谢凌恒眨眨眼往旁边看去,父亲正站在离自己两步的距离处,似笑非笑地盯着自己,他尴尬地大声笑了两声,说道:“哟,怎么今日都在啊!欢迎我与祖母回府吗?”
“你祖母可是一早就回来了?说是你一人骑了匹快马先行回来了,怎么?这回又是马在路上饿了?还是给你换个说法,马跑累了,须得歇歇?”谢安之面上看不出什么情绪,似乎还有些笑意。
谢凌恒讨好地笑了笑,轻声说道:“知儿者,莫过父亲也。”
“狗屁!我谢安之上辈子造了什么孽?啊!怎地生了你这个油盐不进,惹是生非的纨绔东西?”谢安之说着便将背在身后的手拿了出来,手上握着的正是一根胳膊粗的木棍。
谢凌恒听见这话连眉毛都没皱一下,直到看到木棍,才挑了挑眉头,噘着嘴不满道:“父亲别吧,我最近没犯错啊。”

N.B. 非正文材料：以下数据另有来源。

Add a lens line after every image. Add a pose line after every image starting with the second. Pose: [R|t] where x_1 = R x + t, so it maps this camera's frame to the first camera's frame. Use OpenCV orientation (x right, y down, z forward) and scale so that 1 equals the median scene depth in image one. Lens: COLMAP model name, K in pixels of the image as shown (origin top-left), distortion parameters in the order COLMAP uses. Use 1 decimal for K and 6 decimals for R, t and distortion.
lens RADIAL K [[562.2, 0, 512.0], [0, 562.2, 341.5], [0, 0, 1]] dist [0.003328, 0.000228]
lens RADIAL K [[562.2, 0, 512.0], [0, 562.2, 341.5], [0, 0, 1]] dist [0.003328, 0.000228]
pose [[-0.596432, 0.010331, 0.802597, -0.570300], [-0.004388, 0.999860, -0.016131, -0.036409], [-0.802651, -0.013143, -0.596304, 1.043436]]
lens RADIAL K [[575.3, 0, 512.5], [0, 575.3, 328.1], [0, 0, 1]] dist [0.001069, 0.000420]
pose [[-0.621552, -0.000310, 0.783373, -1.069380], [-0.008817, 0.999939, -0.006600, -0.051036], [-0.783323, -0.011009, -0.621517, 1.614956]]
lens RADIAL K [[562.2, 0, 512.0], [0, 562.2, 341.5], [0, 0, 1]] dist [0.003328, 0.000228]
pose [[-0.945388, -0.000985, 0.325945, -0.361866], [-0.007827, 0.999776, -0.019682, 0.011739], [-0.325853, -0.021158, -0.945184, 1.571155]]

“说!刚刚去见恭靖王说了什么?”手中的棍子也直直地举在谢凌恒那张俊脸面前。
“祖父,您好歹管管您儿子啊!”谢凌恒看着上头板着脸的谢渊大人,料定了祖父不会让自己挨打,姿态闲雅地朗声道。
“你先说,说完了祖父再决定你挨不挨打。”
与往日不同,祖父这次并没有拦着,而是慢悠悠地端起茶盏,品起了茶。
“我哪能和他说什么呀,人家是王爷呢,我还能揍他不成?无非就是口头警告了一番而已。”谢凌恒撇了撇嘴。

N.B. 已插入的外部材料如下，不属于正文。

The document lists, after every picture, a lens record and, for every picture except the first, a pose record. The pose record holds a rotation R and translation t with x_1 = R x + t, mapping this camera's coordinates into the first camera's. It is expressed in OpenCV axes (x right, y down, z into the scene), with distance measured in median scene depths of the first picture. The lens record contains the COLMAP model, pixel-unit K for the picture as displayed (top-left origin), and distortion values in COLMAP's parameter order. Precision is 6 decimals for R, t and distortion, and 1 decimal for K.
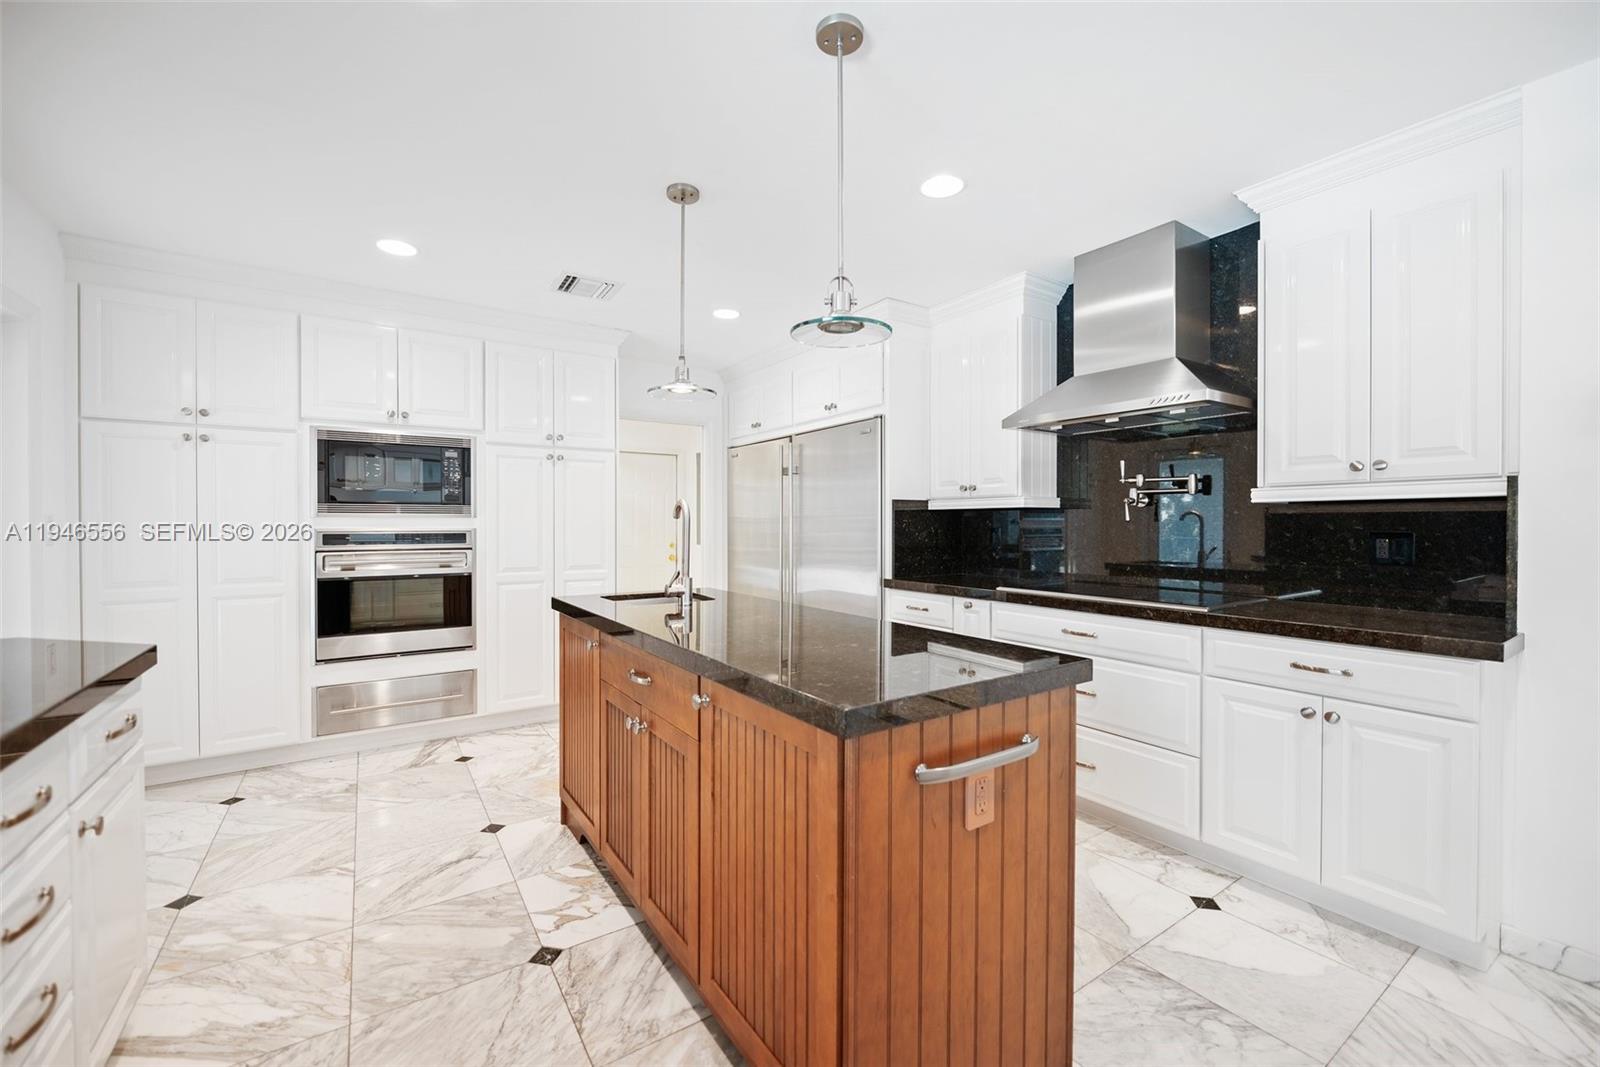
lens RADIAL K [[641.4, 0, 803.1], [0, 641.4, 523.9], [0, 0, 1]] dist [-0.003256, -0.001039]
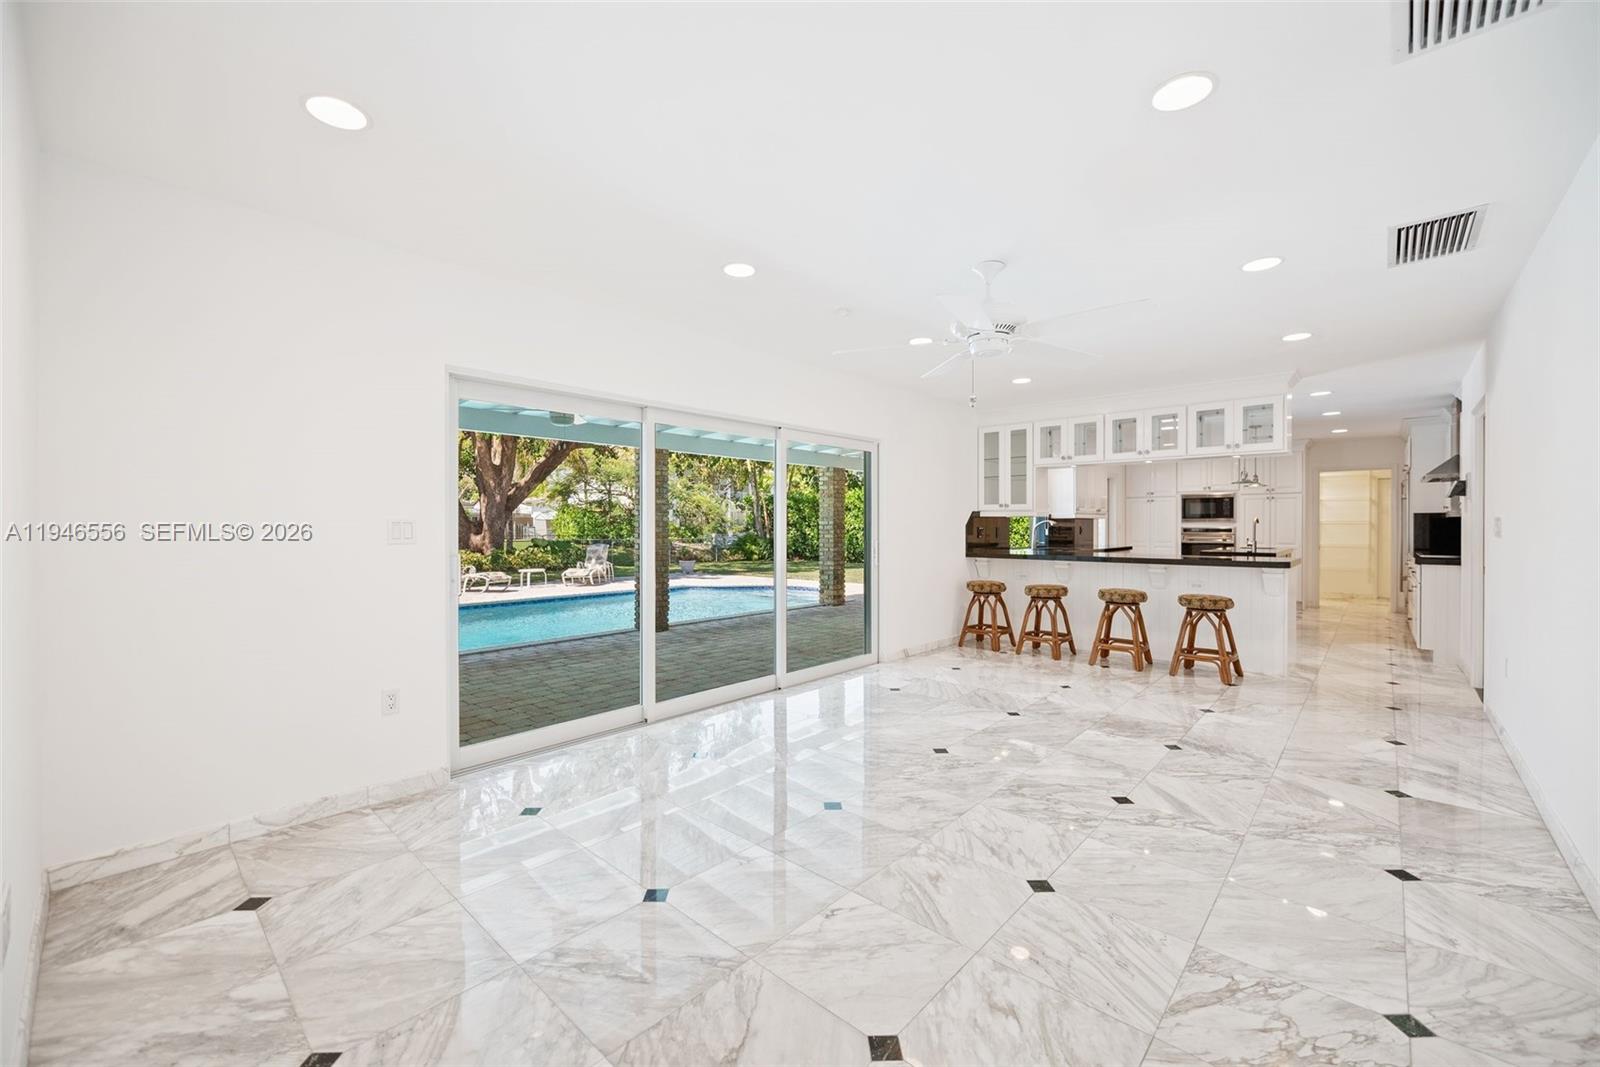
lens RADIAL K [[641.4, 0, 800.7], [0, 641.4, 530.8], [0, 0, 1]] dist [-0.003256, -0.001039]
pose [[0.230549, 0.006855, -0.973037, 2.109579], [-0.003693, 0.999974, 0.006170, 0.015515], [0.973054, 0.002170, 0.230569, -1.740616]]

“你?就你还警告人家?你什么身份?有什么资格?啊!”谢安之“咚”地一棍打在了自家儿子的背上,还算厚重的衣服都掩不了那声响。
原本满脸无所谓的谢凌恒忍不住低下头,在众人看不见的地方皱紧了眉头,暗自吐槽父亲这手劲使得也忒大力了点,但还是咬紧了嘴唇,硬是没让自己发出一点声音。
“谢凌恒,平日里为父让你温书你不温,偏要去练什么拳法武功,三天两头惹是生非,这也就罢了。如今连你祖父的话也都不听了吗?”

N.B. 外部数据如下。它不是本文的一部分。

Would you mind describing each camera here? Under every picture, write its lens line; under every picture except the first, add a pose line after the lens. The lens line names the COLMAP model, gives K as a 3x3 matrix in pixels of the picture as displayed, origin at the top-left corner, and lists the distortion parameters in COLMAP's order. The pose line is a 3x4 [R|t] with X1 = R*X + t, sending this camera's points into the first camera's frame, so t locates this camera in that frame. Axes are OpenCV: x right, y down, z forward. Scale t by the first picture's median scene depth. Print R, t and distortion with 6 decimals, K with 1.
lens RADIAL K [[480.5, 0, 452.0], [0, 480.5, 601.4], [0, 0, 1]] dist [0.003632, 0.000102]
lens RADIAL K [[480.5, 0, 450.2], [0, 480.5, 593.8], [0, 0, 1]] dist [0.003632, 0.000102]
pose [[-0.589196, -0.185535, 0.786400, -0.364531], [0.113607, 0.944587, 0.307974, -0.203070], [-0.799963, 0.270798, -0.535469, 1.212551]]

“父亲,您这说得儿子跟多不孝一样。况且,我就是去跟恭靖王说,要他与谢家划清界限,免得他再找上妹妹。”
“你何时代得了谢家?与当朝王爷划清界限?如此大逆不道的话,若是王爷怪罪下来,你以为你有几个脑袋?”谢安之抬手便又是一棍,声响比上次的还要大些。
“行了。”上座的谢老太太忍不住张了口。
“恒儿,你还与恭靖王可还说了别的吗?”谢渊居高临下地看来,面容很是严肃。
“孙儿这些年是不务正业了些,但也知道孰轻孰重。”谢凌恒正了正神色,目光坚毅,一扫之前的颓靡之风。
“罢了,起来吧。”谢渊摆摆手,只觉恍惚间仿佛看到了曾经那个骄傲上进的孙儿。
“谢祖父。”谢凌恒咬着牙根让自己故作轻松地站起来。转眼嬉笑道:“那我走咯?”
“你还笑得出来!给我去祠堂里跪着!”谢安之又举起手中的木棍,吼道。
“得。”谢凌恒挑了下眉,潇洒地转身,留给众人一个背影。
“站住!”
“父亲还有什么要求?”谢凌恒面朝着门,细碎的光似乎穿过纸窗,折在他那张没有丝毫笑意的脸上。
“温书!我还能有什么要求,将《春秋左氏传》带上,前些时候我问你时,你似乎记得不甚牢固。”
“看那些劳什子书,有何用?”
“你这说的什么屁话!马上就至秋闱,待过几月回了汴都,你便更没时间准备,你说说你这些年不好好学习,整日里不务正业,我看你这次能考出个什么名堂!”
谢安之嘴上说着,但眼中却并没有什么担心,毕竟是自己的儿子,谢家大郎有多么文采斐然,这是整个大齐都人尽皆知的事。
也因此这些年来,他从未真的阻止儿子去做些舞刀弄枪之事。